A particular case of an implied prohibition arises where the
agreement is to do an act the doing of which is prohibited by
the statute;
(iii) the agreement is not expressly or impliedly prohibited by
a statute but is treated by the courts as unenforceable because
it is a ‘contract associated with or in the furtherance of illegal

Under s 316 of the Crimes Act 1900 (NSW), it is an offence to fail to bring a ‘serious indictable offence’ to the attention of an ‘appropriate authority’. A serious indictable offence is one that comes with a penalty of five years or more imprisonment and includes the usual suspects such as murder, armed robbery and drug trafficking.

Furthermore, ‘serious indictable offences’ also include a number of offences against the Australian Consumer Law, Taxation legislation, Occupational Health and Safety and indeed the Copyright Act. (Other examples include s 588G(3) offence for insolvent trading or s 1043A(1) offence for insider trading under the Corporations Act).

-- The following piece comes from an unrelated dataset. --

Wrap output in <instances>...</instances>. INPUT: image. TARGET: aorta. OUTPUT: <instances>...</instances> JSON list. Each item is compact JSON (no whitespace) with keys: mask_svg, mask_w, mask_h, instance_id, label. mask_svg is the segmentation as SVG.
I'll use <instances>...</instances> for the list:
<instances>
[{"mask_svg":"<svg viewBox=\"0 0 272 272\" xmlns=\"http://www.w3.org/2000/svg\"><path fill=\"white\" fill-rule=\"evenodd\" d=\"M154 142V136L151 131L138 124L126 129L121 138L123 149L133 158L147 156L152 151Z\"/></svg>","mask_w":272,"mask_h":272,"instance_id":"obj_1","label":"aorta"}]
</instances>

Accordingly any contractual attempt to prohibit coming forward to an appropriate authority will fall under the second category in Equuscorp and be unenforceable.

Unfortunately, this is of little real assistance in relation to areas of illegality – such as the commercial infringement of software – where the police are unlikely to intervene. In those cases, the party with the power and capability to act is likely to be a third party – as in the McCabe litigation. But a third party is unlikely to be an ‘appropriate authority’. That however does leave the third category of Equuscorp, namely ‘a contract associated with or in the
furtherance of illegal purposes’.

Commercial scale copyright infringement, contraventions of the Australian Consumer Law and of the Fair Work Act can all be illegal purposes. A contract seeking to prevent disclosure of such conduct to a person with the capacity to intervene could indeed be seen as within the third category in Equuscorp. The High Court decisions of A v Hayden and Kumar strongly suggest that a contract that sought to restrain disclosure of an ‘iniquity’ to a third party with a real and direct interest in redressing such crime, wrong or misdeed would be void and unenforceable.


While the position of a whistleblower who reports illegality to appropriate authorities will be enhanced by the Treasury Laws Amendment (Whistleblowers) Bill 2017 (when enacted), what would be of more assistance is legislative clarification of the position of whistleblowers who disclose illegal conduct to third parties with the power and capability to act.